I wish you the strength to sail through. I know it'll be challenging but I feel if one is determined to reach their goal, things will turn out ok eventually.
Just need to hv a little bit of faith.
hang in there. hang on. i know u can go thru' this. either you find the job or the job will find you.
look on the bright side, you have tonnes of time to spend with your friends and family which you missed when you were away.
:)
dear aporn.....
......
saya,
......
porn..demo ado mano lo nih..lamo molek tok bkoccak kirro dok??
heading south?
jb?
hiks
Hey there, it is not the end of the world. The Malay has a word of wisdom that says 'Jatuh itu untok Bangun'. So by now you would have had experience many things about the real world. I have been that way may times but then been me I always survived. Am retired now and enjoying life in my golden years.
So do not look back with regret but use all your experiences to stand up [Bangun] and walk talk. There are millions of opportunity out there if only you care to look. It is time that you start to be your own boss. No one could fired you. Only you could.

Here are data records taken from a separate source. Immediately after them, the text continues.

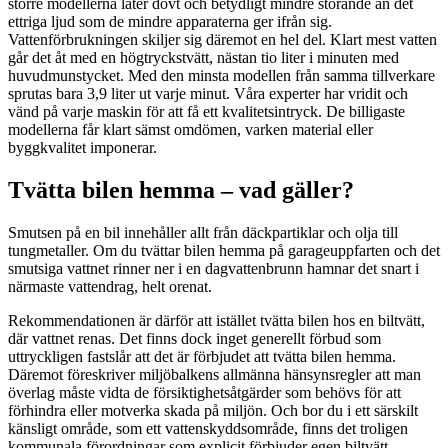
större modellerna låter dovt och betydligt mindre störande än det
ettriga ljud som de mindre apparaterna ger ifrån sig.
Vattenförbrukningen skiljer sig däremot en hel del. Klart mest vatten
går det åt med en högtryckstvätt, nästan tio liter i minuten med
huvudmunstycket. Med den minsta modellen från samma tillverkare
sprutas bara 3,9 liter ut varje minut. Våra experter har vridit och
vänd på varje maskin för att få ett kvalitetsintryck. De billigaste
modellerna får klart sämst omdömen, varken material eller
byggkvalitet imponerar.
Tvätta bilen hemma – vad gäller?
Smutsen på en bil innehåller allt från däckpartiklar och olja till
tungmetaller. Om du tvättar bilen hemma på garageuppfarten och det
smutsiga vattnet rinner ner i en dagvattenbrunn hamnar det snart i
närmaste vattendrag, helt orenat.
Rekommendationen är därför att istället tvätta bilen hos en biltvätt,
där vattnet renas. Det finns dock inget generellt förbud som
uttryckligen fastslår att det är förbjudet att tvätta bilen hemma.
Däremot föreskriver miljöbalkens allmänna hänsynsregler att man
överlag måste vidta de försiktighetsåtgärder som behövs för att
förhindra eller motverka skada på miljön. Och bor du i ett särskilt
känsligt område, som ett vattenskyddsområde, finns det troligen
kommunala förordningar som explicit förbjuder egen biltvätt.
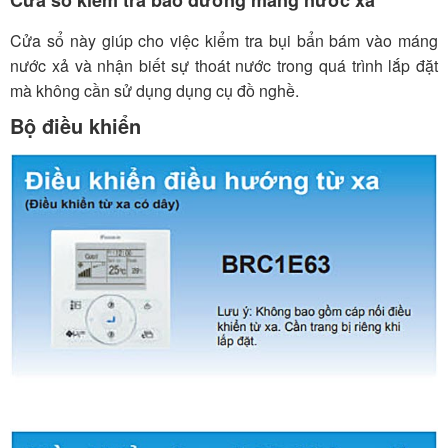
Cửa sổ này giúp cho việc kiểm tra bụi bẩn bám vào máng
nước xả và nhận biết sự thoát nước trong quá trình lắp đặt
mà không cần sử dụng dụng cụ đồ nghề.
Bộ điều khiển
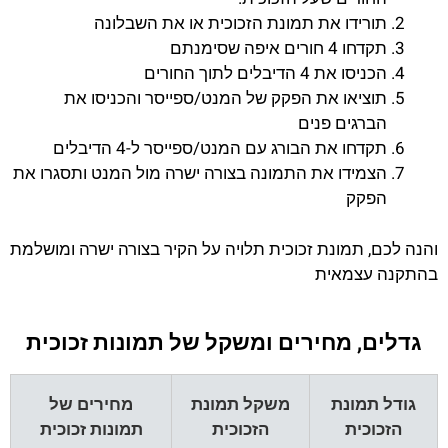
תורידו את תמונת הזכוכית או את השבלונה
תקדחו 4 חורים איפה שסימנתם
הכניסו את 4 הדיבלים לתוך החורים
תוציאו את הפקק של המנט/ספייסר והכניסו את
הברגים פנים
תקדחו את הבורג עם המנט/ספייסר ל-4 הדיבלים
הצמידו את התמונה בצורה ישרה מול המנט ותסגרו את
הפקק
והנה לכם, תמונת זכוכית תלויה על הקיר בצורה ישרה ומושלמת
בהתקנה עצמאית
גדלים, מחירים ומשקל של תמונות זכוכית
גודל תמונת
משקל תמונת
מחירים של
הזכוכית
הזכוכית
תמונות זכוכית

Even a Goreng Pisang seller survived surely you with your education could. An Idea: There are some five million people in the Kelang Valley, surely you could sell some five thousand bungkus Nasi Lemak a day. If you make fifty sen a bungkus see how much you would make in a day. But to be successful you need to THINK and not just believing. Thinking is what made Bill Gate and Steve.
Bangun and do have a nice day.
Blossom stoned... thanx.. yeah i'm crossing all my anatomy
B... I'm in faith!
Ija... thanx.
Lynn.. ye ada apa lynn?
Na... bukan JB la...
Peja.. ado di Kotta Dsara nih...
Pal Idrus... Thanx for reading my blog. Thanx for the advice and yeah, i know u r rite.